Walaupun uji statistik menunjukkan tidak adanya hubungan yang bermakna antara pekerjaan dengan kejadian anemia pada ibu hamil, akan tetapi presentase anemia cenderung lebih tinggi pada ibu yang bekerja yaitu 69,8%.
Hubungan Status Pengetahuan dengan kejadian anemia
Hasil penelitian ini menyatakan bahwa pengetahuan tidak berhubungan dengan kejadian anemia. Berdasarkan proporsi data didapatkan ibu hamil terbanyak adalah yang berpengetahuan sedang yaitu 62,3%.
Anemia masih banyak dijumpai karena kemiskinan dan kurangnya pengetahuan tentang makanan sehat.
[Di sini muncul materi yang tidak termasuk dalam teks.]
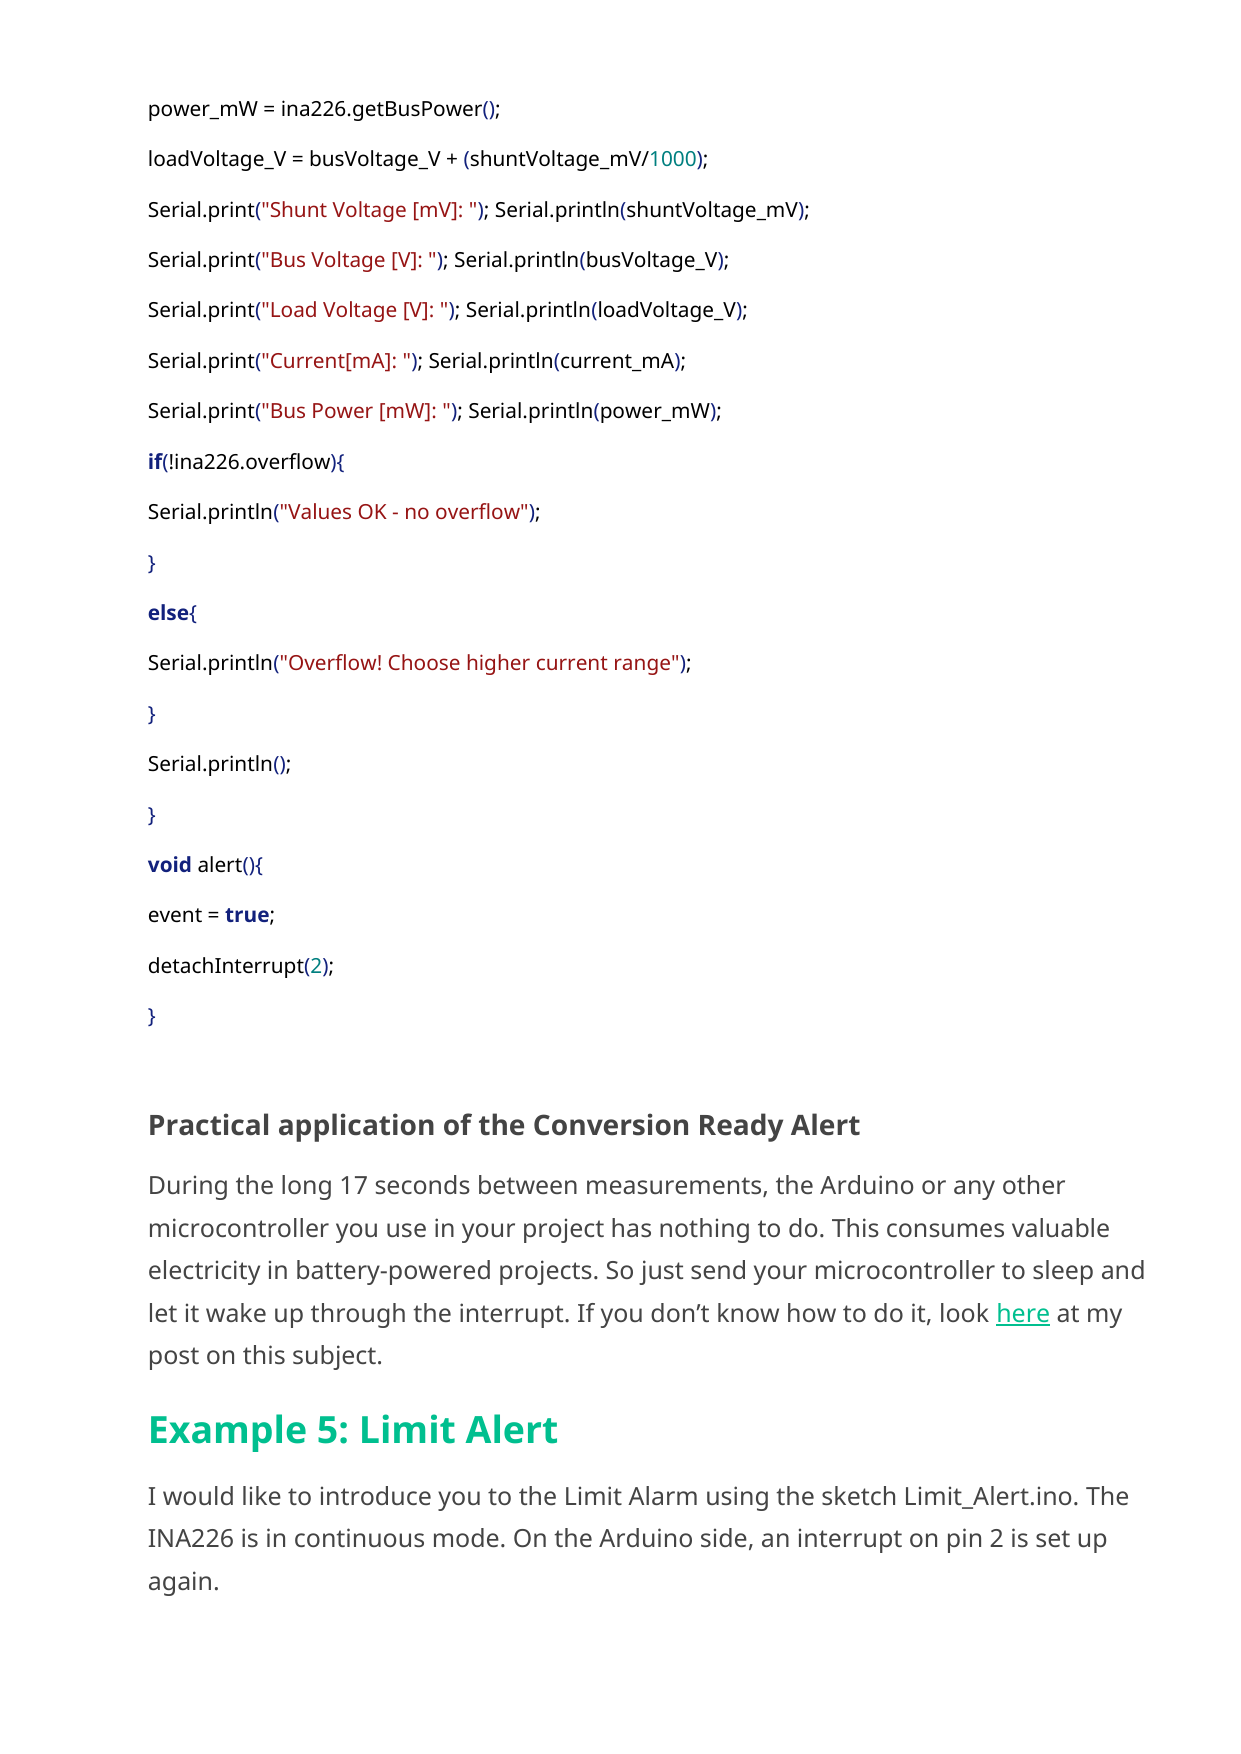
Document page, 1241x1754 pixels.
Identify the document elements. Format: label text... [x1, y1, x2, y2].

Bahkan pada waktu hamil banyak makanan yang ditabukan karena kurangnya pengertian tentang makanan sehat yang bergizi sehingga anemia semakin parah (Manuaba 2004).
Pengetahuan gizi dan kesehatan merupakan salah satu jenis pengetahuan yang dapat diperoleh melalui pendidikan. Pengetahuan gizi dan kesehatan akan berpengaruh terhadap pola konsumsi pangan. Semakin banyak pengetahuan tentang gizi dan kesehatan, maka semakin beragam pula jenis makanan yang dikonsumsi sehingga dapat memenuhi kecukupan gizi dan mempertahankan kesehatan individu (Suhardjo 1989).